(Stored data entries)
########
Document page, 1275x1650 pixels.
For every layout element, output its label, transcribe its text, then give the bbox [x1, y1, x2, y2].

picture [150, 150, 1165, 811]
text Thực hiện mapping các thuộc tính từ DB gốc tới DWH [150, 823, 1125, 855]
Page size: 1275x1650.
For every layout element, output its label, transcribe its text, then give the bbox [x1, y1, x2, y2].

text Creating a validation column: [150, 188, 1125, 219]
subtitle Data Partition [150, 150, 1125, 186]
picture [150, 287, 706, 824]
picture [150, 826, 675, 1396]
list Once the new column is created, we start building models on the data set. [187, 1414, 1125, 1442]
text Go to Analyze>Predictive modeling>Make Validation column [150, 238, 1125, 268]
########
*What needs to be done:*
Your job is to print exactly the lines that run from the top of the entries through the line with "Page size: 1275x1650.", and no others.

*Answer space:*
Document page, 1275x1650 pixels.
For every layout element, output its label, transcribe its text, then give the bbox [x1, y1, x2, y2].

picture [150, 150, 1165, 811]
text Thực hiện mapping các thuộc tính từ DB gốc tới DWH [150, 823, 1125, 855]
Page size: 1275x1650.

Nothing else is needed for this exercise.